# Objetivo del ejercicio
Según el fragmento seleccionado, ¿quién escribe el prólogo que abre la colección de microrrelatos La máquina de languidecer?

# Fragmento seleccionado
Presentación de Ángel Olgoso: La máquina de languidecer
El valor de las palabras en Ángel Olgoso

Por Carlos Almira



Se han dicho y se dirán muchas cosas sobre los cuentos de Ángel Olgoso (en este sentido es impagable el prólogo con que Fernando Valls abre esta colección de micro-relatos del libro que aquí presentamos, La máquina de languidecer). Yo quiero centrarme en dos aspectos que tienen que ver con el uso artístico y con la conquista por parte del escritor de un instrumento como es el lenguaje. Porque creo que, tras una lectura atenta, se puede concluir que uno de los logros literarios más importantes de Ángel Olgoso, que se plasman perfectamente en este libro, es precisamente el rescate de las palabras, secuestradas por el uso cotidiano para la persuasión, la violencia, el dominio, y en suma, el empobrecimiento de las relaciones humanas y de la percepción y la vida de ese lugar irreductiblemente extraño que es el mundo. Rescatar las palabras per se para el arte y concretamente, para lo fantástico, es, creo, como intentaré argumentar, el gran logro literario de Ángel Olgoso.

# Información proporcionada
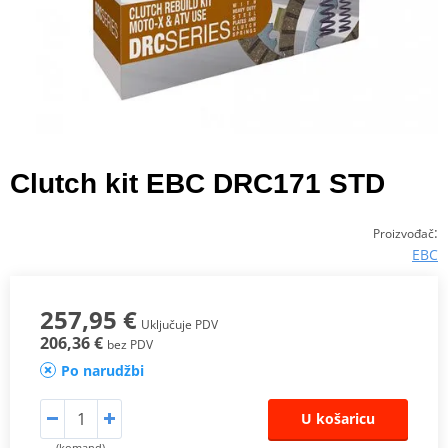
Clutch kit EBC DRC171 STD
:
Proizvođač
EBC
257,95 €
Uključuje PDV
206,36 €
bez PDV
Po narudžbi
U košaricu
(komand)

# Solución del problema
Fernando Valls.